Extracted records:
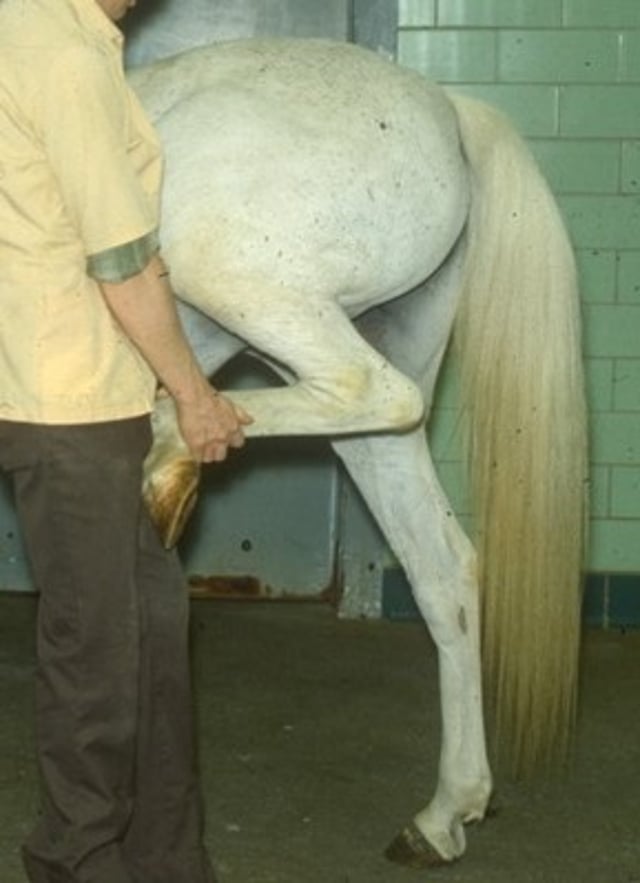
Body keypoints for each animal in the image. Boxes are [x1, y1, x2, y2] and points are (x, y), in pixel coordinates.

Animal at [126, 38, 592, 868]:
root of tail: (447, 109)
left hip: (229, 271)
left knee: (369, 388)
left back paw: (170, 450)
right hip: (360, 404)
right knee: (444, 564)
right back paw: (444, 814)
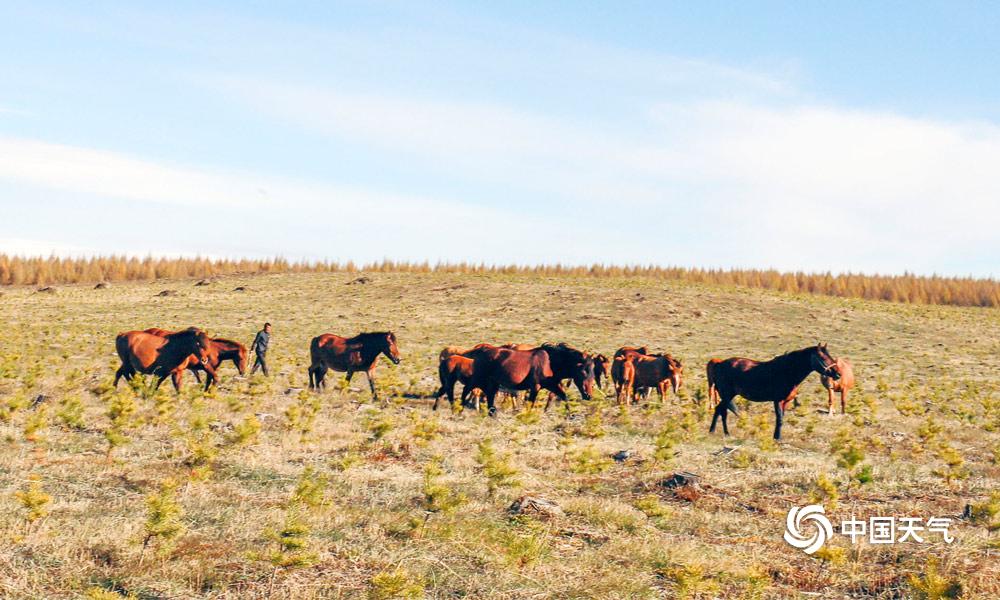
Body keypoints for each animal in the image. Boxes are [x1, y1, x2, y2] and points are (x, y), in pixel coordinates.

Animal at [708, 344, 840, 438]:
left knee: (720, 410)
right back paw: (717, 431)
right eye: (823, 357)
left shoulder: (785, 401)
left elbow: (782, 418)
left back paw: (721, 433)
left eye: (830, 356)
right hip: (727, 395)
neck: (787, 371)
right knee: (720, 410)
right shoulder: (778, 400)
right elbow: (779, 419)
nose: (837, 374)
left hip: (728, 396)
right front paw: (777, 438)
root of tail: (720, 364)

[Directions]
Each of the lines from the one that contains "right eye: (823, 357)" through the last line of the data needs to be repeated exactly, with no others.

[Task answer]
right eye: (823, 357)
left shoulder: (785, 401)
left elbow: (782, 418)
left back paw: (721, 433)
left eye: (830, 356)
right hip: (727, 395)
neck: (787, 371)
right knee: (720, 410)
right shoulder: (778, 400)
right elbow: (779, 419)
nose: (837, 374)
left hip: (728, 396)
right front paw: (777, 438)
root of tail: (720, 364)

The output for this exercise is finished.